** START Text excerpt **

Monday, July 26, 2010

Privacy in Wonderland: We all wonder where it went

Shirley Sherrod could bring a libel suit against her tormentor.
She suffered loss of reputation. She suffered job loss. She suffered.
The African-American civil servant in the Georgia office of the U.S. Agriculture Department started a perfectly ordinary week in wonderful anonymity.
But she tumbled into the blogosphere as innocently as Alice assailed by a Mad Hatter and the madding crowd of the right wing wonderland.
Then she emerged with an apology from President Obama, a better job offer from Ag Secretary Vilsack and vilification as racist turned on its head into stoic civil-sainthood. She was never the person portrayed by a blogger.
No wonder there's talk of libel.
The whole case presents itself as a study in the politics of vilification abetted by the digital speed of the modern communication mode measured more by moments than calm reason.
Too many tick-tock white rabbits running down too many media holes.
No wonder lawyer talk is out and about.
A defamation court, however, would have to deal with the fact Ms. Sherrod fell into a Georgia privy but emerged sweet-smelling and clutching the reward of a better job offer and notoriety transformed into celebrity. Where is the damage now? A judge must ask.

** END Text excerpt **
** START Dataset **

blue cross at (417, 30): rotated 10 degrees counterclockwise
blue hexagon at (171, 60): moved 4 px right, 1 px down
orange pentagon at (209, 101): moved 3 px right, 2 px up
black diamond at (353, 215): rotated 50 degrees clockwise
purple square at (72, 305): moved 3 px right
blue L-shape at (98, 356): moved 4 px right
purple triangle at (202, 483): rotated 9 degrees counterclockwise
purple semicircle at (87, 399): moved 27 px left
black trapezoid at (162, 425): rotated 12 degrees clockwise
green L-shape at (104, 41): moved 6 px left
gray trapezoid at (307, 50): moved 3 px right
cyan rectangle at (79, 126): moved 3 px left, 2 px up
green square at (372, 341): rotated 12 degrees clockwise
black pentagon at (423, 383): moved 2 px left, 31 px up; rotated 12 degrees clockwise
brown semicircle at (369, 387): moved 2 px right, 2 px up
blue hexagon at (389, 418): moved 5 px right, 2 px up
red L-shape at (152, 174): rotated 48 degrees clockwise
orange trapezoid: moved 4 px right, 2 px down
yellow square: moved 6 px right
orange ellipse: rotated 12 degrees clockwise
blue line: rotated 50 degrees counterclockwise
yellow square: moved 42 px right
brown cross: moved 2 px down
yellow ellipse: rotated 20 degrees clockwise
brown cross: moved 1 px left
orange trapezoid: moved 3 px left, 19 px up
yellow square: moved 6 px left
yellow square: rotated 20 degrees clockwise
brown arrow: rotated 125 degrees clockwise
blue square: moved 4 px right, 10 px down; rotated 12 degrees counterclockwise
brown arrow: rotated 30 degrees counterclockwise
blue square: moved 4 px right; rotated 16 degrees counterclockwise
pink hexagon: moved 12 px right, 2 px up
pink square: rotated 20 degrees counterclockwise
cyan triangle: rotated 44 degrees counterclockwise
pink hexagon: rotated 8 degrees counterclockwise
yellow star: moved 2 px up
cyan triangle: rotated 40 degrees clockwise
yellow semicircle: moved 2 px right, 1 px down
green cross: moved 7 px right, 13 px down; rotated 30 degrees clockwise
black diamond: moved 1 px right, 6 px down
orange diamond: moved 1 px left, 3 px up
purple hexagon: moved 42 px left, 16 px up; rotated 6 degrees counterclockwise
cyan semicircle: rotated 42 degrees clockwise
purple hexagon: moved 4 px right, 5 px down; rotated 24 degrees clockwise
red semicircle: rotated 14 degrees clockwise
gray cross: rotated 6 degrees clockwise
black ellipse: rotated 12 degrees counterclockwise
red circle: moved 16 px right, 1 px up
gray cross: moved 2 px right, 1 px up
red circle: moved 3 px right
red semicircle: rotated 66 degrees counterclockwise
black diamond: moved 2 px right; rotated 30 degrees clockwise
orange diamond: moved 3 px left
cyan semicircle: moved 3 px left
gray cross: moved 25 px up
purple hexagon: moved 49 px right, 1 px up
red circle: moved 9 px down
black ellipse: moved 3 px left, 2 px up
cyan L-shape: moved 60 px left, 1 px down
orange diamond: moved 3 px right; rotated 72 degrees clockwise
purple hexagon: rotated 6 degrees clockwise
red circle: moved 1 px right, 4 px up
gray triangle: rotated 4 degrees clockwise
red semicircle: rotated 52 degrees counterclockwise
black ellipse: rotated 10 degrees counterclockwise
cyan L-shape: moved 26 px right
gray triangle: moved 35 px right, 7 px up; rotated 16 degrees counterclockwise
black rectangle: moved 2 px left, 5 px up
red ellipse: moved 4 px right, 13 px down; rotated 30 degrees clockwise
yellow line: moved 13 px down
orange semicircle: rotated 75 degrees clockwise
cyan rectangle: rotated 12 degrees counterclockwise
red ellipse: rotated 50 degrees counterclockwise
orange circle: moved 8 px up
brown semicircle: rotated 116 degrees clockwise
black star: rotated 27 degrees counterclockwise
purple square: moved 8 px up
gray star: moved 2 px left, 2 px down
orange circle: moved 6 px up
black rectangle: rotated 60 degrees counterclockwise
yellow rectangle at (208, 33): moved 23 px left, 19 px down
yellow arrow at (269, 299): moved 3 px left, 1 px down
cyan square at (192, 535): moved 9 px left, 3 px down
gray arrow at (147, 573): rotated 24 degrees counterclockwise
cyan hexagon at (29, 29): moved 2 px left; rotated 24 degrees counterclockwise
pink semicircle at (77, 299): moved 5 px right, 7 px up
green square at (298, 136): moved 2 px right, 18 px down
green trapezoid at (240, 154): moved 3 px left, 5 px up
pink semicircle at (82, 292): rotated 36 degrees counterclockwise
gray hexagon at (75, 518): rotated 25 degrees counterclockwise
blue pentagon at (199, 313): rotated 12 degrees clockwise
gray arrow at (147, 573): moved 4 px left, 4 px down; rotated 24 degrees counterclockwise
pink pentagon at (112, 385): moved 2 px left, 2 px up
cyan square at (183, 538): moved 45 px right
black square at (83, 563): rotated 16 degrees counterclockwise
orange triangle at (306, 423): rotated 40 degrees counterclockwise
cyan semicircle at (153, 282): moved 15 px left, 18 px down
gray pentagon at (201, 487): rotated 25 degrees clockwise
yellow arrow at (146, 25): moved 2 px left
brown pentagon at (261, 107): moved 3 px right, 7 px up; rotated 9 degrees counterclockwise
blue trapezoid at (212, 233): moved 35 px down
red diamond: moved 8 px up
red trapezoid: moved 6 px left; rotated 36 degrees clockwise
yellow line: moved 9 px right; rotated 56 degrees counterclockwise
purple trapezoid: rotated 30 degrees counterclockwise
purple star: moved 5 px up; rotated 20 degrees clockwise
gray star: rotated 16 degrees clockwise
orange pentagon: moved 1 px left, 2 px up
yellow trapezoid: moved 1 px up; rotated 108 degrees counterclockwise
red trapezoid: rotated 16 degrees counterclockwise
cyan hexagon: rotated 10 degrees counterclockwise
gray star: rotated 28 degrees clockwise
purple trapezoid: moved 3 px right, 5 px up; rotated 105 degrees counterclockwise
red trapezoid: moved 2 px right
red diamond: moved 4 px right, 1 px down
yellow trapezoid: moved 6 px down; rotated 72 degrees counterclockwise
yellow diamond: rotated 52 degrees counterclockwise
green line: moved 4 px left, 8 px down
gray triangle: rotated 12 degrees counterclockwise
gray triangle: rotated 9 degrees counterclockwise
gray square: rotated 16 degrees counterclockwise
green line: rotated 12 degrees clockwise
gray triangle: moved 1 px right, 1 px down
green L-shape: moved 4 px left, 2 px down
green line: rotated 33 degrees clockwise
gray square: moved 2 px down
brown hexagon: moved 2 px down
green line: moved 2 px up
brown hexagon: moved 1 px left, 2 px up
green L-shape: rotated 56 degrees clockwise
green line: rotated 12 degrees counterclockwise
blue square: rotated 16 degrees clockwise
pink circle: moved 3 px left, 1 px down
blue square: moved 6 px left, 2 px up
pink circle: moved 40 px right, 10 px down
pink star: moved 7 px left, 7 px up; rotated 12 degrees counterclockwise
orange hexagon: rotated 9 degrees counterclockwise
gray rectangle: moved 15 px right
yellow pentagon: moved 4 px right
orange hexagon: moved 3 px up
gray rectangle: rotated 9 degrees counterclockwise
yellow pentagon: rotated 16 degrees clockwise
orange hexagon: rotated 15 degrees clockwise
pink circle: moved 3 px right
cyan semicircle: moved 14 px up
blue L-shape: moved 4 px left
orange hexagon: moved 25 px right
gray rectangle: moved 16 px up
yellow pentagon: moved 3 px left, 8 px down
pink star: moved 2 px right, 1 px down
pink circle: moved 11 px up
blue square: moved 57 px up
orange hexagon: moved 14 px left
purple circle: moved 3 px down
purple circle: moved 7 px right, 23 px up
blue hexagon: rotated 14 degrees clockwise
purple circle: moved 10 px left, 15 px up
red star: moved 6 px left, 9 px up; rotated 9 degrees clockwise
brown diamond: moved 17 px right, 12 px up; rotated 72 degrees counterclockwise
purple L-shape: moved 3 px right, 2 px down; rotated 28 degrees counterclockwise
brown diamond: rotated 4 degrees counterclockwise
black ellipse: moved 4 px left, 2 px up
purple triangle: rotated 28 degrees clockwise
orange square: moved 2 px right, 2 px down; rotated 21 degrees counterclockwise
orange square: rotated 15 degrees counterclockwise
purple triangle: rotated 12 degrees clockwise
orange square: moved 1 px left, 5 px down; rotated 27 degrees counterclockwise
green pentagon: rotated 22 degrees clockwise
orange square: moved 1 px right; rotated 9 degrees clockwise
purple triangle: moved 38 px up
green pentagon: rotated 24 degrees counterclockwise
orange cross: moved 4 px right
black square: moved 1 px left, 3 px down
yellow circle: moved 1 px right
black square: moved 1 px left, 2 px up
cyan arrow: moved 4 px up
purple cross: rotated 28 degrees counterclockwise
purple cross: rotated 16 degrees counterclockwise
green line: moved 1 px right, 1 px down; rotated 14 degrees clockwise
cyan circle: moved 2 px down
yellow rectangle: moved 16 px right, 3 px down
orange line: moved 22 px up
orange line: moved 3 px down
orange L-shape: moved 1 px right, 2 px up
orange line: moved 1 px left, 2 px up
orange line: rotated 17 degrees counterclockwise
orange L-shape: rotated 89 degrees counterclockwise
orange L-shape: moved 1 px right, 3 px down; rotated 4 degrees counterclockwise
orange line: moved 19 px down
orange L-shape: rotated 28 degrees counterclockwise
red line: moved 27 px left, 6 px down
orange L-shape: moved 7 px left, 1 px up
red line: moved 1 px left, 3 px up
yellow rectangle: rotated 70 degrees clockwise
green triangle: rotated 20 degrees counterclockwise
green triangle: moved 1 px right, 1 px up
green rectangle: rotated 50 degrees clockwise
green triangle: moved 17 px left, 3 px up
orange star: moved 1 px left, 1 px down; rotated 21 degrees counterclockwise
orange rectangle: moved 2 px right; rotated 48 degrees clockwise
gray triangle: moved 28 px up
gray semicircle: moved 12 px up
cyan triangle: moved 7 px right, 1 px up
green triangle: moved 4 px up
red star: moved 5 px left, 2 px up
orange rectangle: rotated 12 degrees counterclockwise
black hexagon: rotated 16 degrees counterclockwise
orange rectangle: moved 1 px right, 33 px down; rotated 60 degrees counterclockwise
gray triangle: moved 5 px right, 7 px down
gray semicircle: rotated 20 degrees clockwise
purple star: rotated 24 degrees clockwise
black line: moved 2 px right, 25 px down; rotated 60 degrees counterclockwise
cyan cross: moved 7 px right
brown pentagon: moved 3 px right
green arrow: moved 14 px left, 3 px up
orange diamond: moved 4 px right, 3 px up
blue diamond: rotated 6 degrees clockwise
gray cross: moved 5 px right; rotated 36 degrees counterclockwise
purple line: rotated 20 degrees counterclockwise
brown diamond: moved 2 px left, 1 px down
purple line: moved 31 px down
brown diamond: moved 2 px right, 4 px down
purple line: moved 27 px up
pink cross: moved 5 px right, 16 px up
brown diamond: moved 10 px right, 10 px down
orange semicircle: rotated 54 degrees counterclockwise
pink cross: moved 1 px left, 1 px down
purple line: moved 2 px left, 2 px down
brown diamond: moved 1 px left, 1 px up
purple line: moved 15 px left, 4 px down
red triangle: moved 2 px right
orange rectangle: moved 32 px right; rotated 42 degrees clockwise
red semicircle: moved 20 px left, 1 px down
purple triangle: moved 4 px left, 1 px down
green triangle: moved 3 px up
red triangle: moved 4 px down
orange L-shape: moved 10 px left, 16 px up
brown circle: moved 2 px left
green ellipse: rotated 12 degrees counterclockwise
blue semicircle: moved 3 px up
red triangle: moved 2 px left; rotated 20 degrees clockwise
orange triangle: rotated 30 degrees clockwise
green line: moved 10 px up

** END Dataset **

*Brief 1:* Output the stretch of the Sherrod column from "Monday, July 26, 2010" through "right wing wonderland.", copied word for word.
*Brief 2:* List every real person the Sherrod column identifies by name.

*Task solution 1:*
Monday, July 26, 2010

Privacy in Wonderland: We all wonder where it went

Shirley Sherrod could bring a libel suit against her tormentor.
She suffered loss of reputation. She suffered job loss. She suffered.
The African-American civil servant in the Georgia office of the U.S. Agriculture Department started a perfectly ordinary week in wonderful anonymity.
But she tumbled into the blogosphere as innocently as Alice assailed by a Mad Hatter and the madding crowd of the right wing wonderland.

*Task solution 2:*
- Shirley Sherrod
- President Obama
- Ag Secretary Vilsack